Restricting what people may hear makes the censored material all the more
attractive.

I like to hear a diversity of views and opinions.  As I said to another on
the list, the USSR engaged in censoring those views that it found
threatening.  In a free society , aside from hate speech and/or incitement
to violence, we should be able to hear just about everything. (except the
usual criminal things like child porn, etc.)

arthur

-----Original Message-----
From: [email protected]
[mailto:[email protected]] On Behalf Of Mike Spencer
Sent: Thursday, April 25, 2013 1:41 PM
To: [email protected]
Subject: [Futurework] Re: Live hearing in days -- Stop "Fox News North"


Arthur wrote:

> You mean that the other networks are not in one way or the other in 
> their broadcast selling us a view of the world; consumer goods; 
> entertainment designed to hold our attention until the next advert; 
> children's morning TV with a particular message.

No, I don't mean that.  I forebore to remark (or concede), for the sake of
brevity, that all commercial media share mercenary motivations that, to a
greater or lesser degree, bend and filter "content" to those ends.  That's
why I don't watch TV at all, except when in the dentist's chair where a
ceiling-mounted monitor displays whatever happenstance channel someone has
selected. And I've never, AFAICR, watched Fox, even for sampling purposes.

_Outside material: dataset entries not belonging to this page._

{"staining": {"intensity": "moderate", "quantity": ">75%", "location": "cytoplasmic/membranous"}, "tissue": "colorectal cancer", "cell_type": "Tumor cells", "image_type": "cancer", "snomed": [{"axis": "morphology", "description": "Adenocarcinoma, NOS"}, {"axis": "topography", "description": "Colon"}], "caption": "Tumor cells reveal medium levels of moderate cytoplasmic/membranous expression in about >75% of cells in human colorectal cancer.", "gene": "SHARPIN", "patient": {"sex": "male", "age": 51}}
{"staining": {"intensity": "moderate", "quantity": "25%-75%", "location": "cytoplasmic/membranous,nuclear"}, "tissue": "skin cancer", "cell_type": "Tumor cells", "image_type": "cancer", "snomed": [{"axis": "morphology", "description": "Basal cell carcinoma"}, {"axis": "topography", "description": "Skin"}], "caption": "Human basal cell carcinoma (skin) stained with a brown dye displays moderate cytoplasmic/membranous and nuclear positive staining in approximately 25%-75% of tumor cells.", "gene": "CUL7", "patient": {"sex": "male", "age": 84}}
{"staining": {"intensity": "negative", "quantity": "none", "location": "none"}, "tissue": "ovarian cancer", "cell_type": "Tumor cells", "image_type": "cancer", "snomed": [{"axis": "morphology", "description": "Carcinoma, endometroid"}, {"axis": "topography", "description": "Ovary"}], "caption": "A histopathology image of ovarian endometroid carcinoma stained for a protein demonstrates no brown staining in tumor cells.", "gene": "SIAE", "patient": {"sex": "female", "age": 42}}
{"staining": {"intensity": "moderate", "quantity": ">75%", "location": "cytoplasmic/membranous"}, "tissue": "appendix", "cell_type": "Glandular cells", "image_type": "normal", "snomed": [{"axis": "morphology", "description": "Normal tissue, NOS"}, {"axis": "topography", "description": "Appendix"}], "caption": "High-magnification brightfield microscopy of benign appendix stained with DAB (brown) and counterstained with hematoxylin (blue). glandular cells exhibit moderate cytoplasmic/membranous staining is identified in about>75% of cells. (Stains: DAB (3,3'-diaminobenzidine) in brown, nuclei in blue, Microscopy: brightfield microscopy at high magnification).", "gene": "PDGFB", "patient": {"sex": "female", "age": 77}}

But I've read about it in numerous places.  The ubiquitous consumerist
message of commercial media is quite pernicious enough in itself.
(What I take to be) The jingoist, anti-social, corporatist, malevolent
rhetoric of Fox's crazed, extreme-right political product strikes me as a
whole 'nother thing.

So I'm open to argument but I think that refusing status to a politically
malevolent information vendor is more comparable to communities who refuse
business licenses to Mordor^H^H^H^H^H^H Walmart than to censorship.  Is the
latter "tortious interference with trade"
or good communitarian wisdom resisting a powerful and malignant agressor?